Thanks to several former students (you know who you are), I pretty quickly came to realize that I love teaching and I love being in the classroom with students who are learning, growing, and teaching me new things every day.
This became even more clear to me as I walked back onto campus this January. My first day back, I started meeting with students. My first office hours were jammed packed. My classes have been fun, engaging, and super interesting. Quite joyful actually.After just a few short weeks into my sabbatical I was able to notice that the one thing I missed was the interaction I had with students.
It’s all about the students.
The reason why I became a professor in the first place was to teach. I felt that my background and interests would translate well into the classroom and that I could bring a lot to students. Over the years I’ve had good classes and bad classes. I’ve had great relationships with students and I’ve had very bad situations happen. It’s been an amazing ride and my sabbatical has provided me with a real gift. A gift to come away, see things clearly, and remember why I decided to become a teacher in the first place.

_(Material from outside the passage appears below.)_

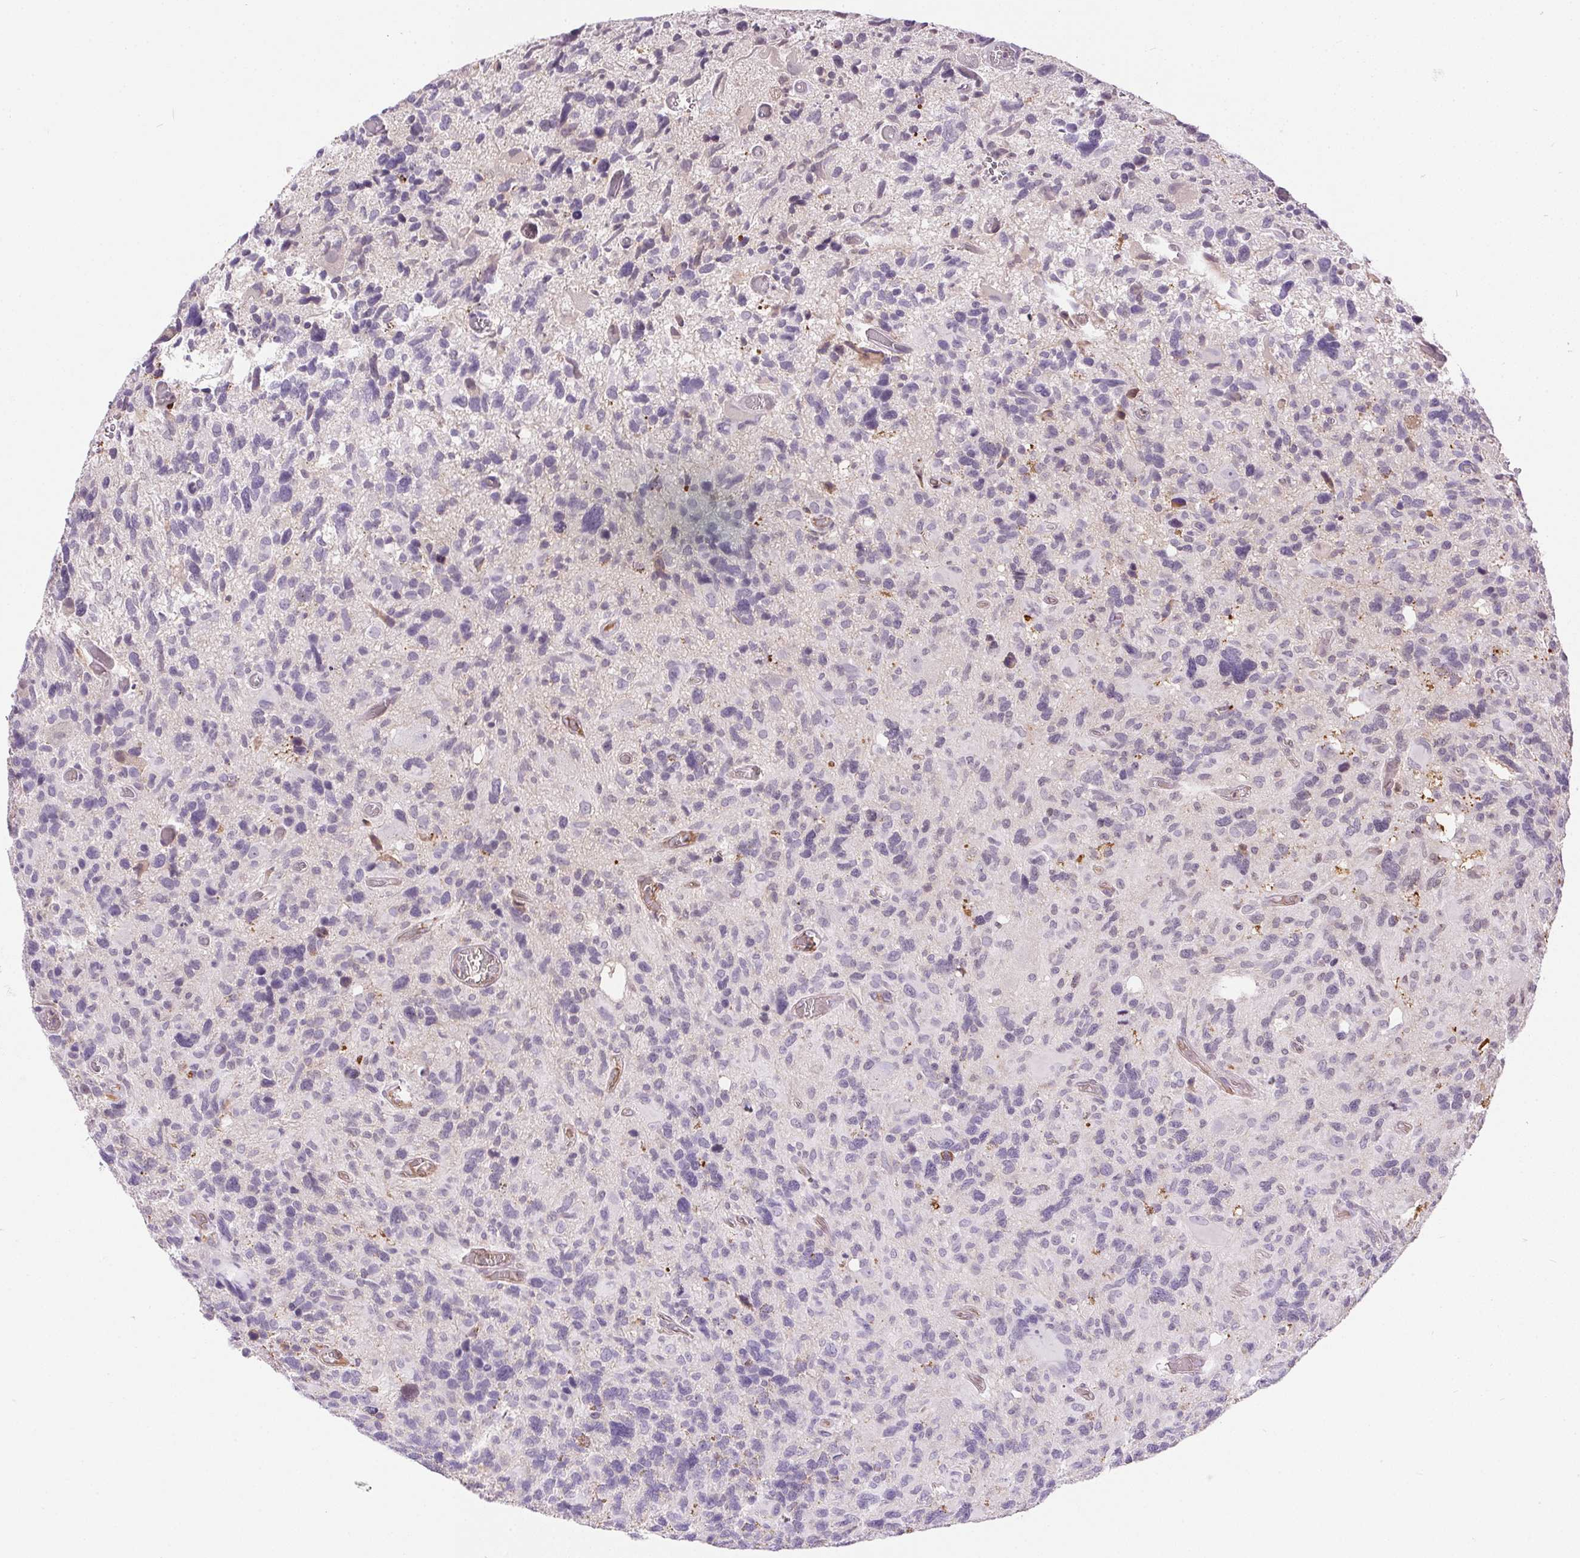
{"staining": {"intensity": "moderate", "quantity": "<25%", "location": "nuclear"}, "tissue": "glioma", "cell_type": "Tumor cells", "image_type": "cancer", "snomed": [{"axis": "morphology", "description": "Glioma, malignant, High grade"}, {"axis": "topography", "description": "Brain"}], "caption": "A micrograph of glioma stained for a protein reveals moderate nuclear brown staining in tumor cells.", "gene": "ORM1", "patient": {"sex": "male", "age": 49}}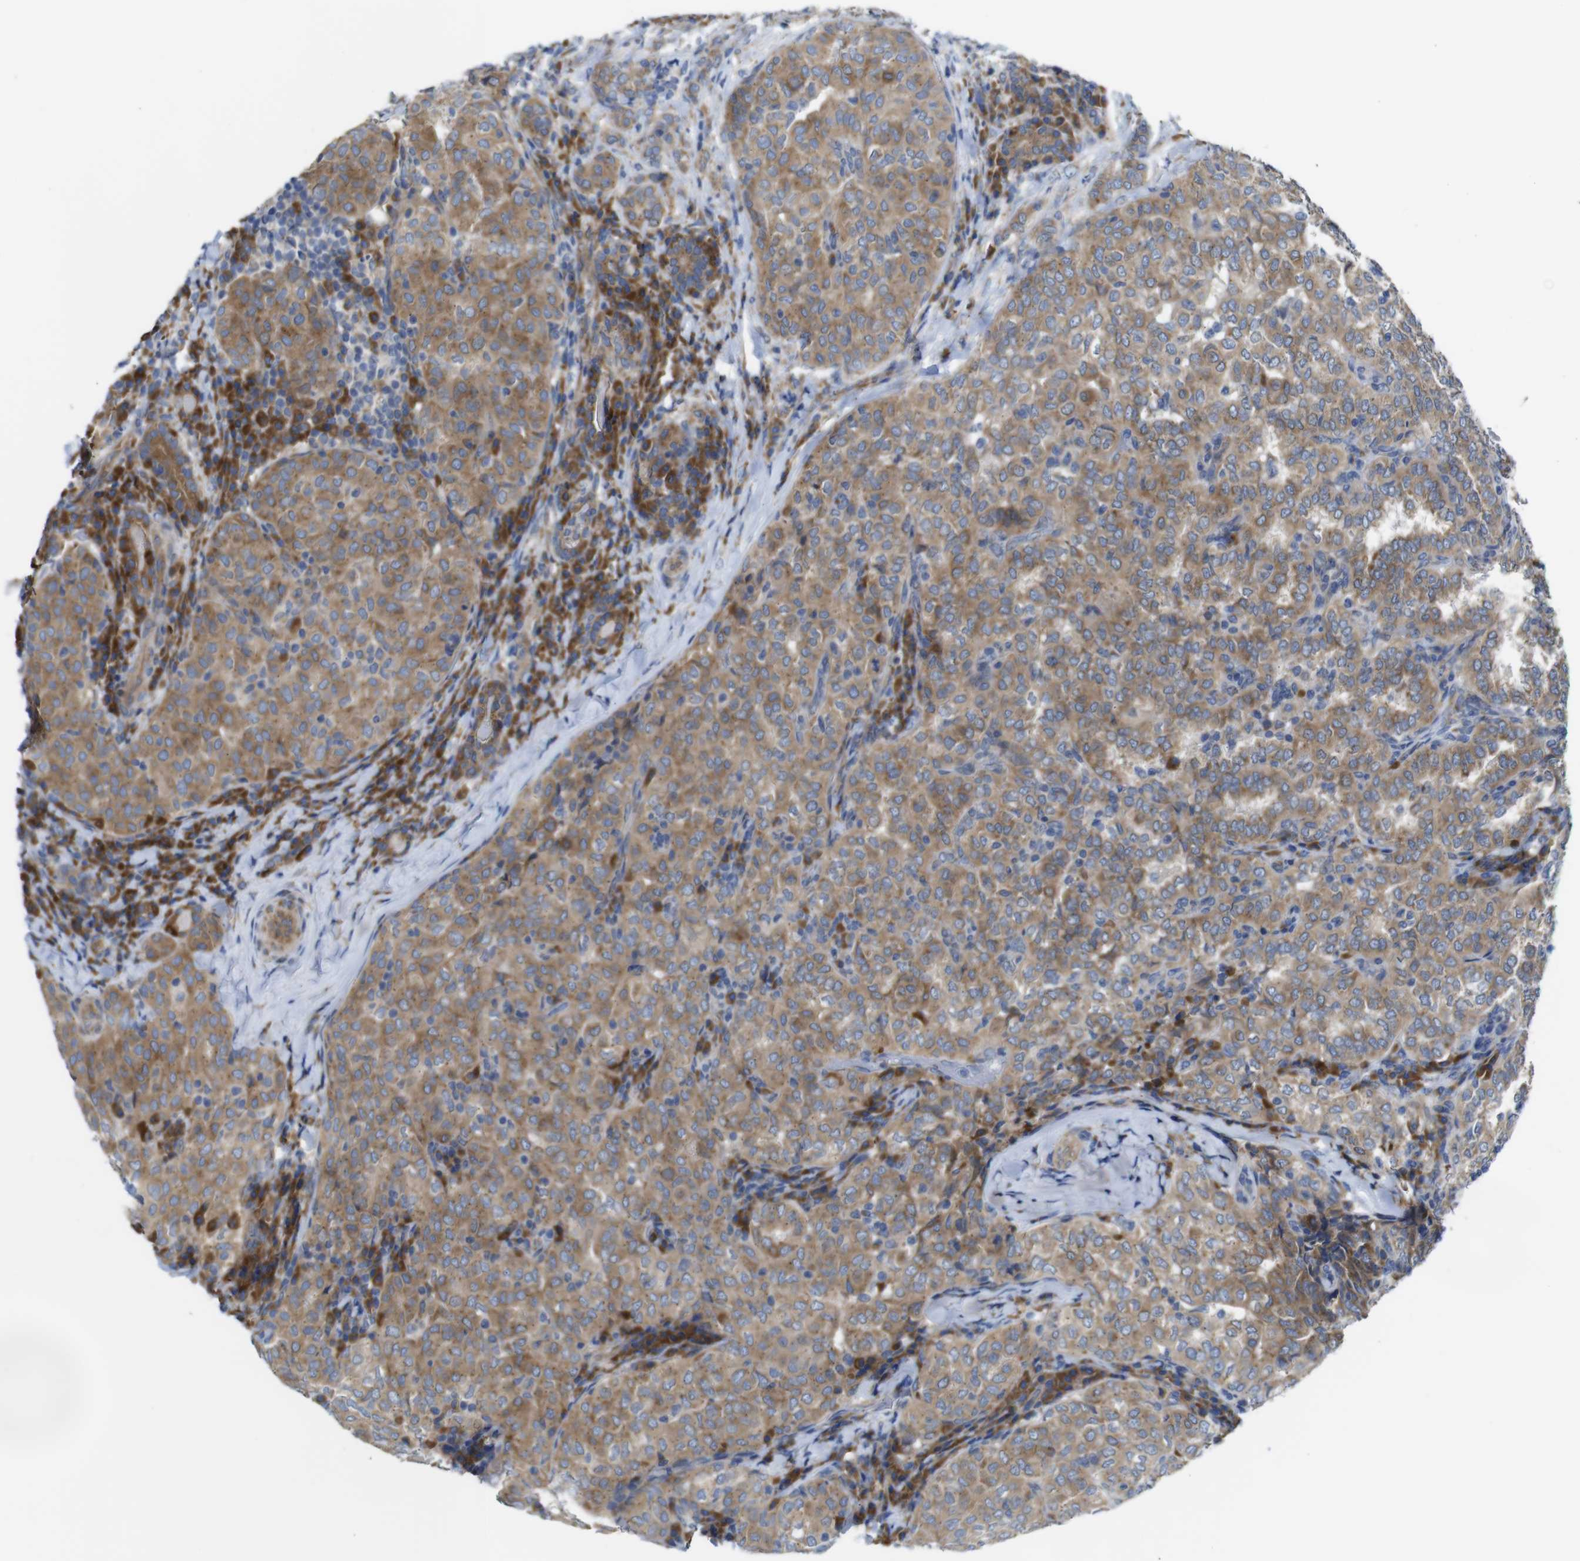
{"staining": {"intensity": "moderate", "quantity": ">75%", "location": "cytoplasmic/membranous"}, "tissue": "thyroid cancer", "cell_type": "Tumor cells", "image_type": "cancer", "snomed": [{"axis": "morphology", "description": "Papillary adenocarcinoma, NOS"}, {"axis": "topography", "description": "Thyroid gland"}], "caption": "Thyroid papillary adenocarcinoma stained with immunohistochemistry (IHC) shows moderate cytoplasmic/membranous staining in about >75% of tumor cells.", "gene": "DDRGK1", "patient": {"sex": "female", "age": 30}}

My father was a teacher. I remember as a child watching him help high school students learn, and I remember him trying to teach me math (algebra was when we realized I make a really good writer). He was patient, kind, and met students where they were. I’ve always respected his ability to calmly and thoughtfully reframe answers over and over helping his students make mental connections that allowed them to learn. When I became a teacher I think he was proud of me. We talked about it once recently while he was in the nursing home and he told me stories of his teaching and how he was able to connect with and reach his students in meaningful ways. I talked about my work and I remember how engaged he got as I told him about issues with students. He would give me advice and we realized that we had some common ground, which is nice to remember. My Dad passed away on Monday, December 3. This Thursday would have been his 77th birthday. I think about this connection we shared as I walk into my classrooms now after sabbatical and after saying goodbye to this wonderful teacher and I am filled with gratitude.
And that, my friends, is why my re-entry is joyful.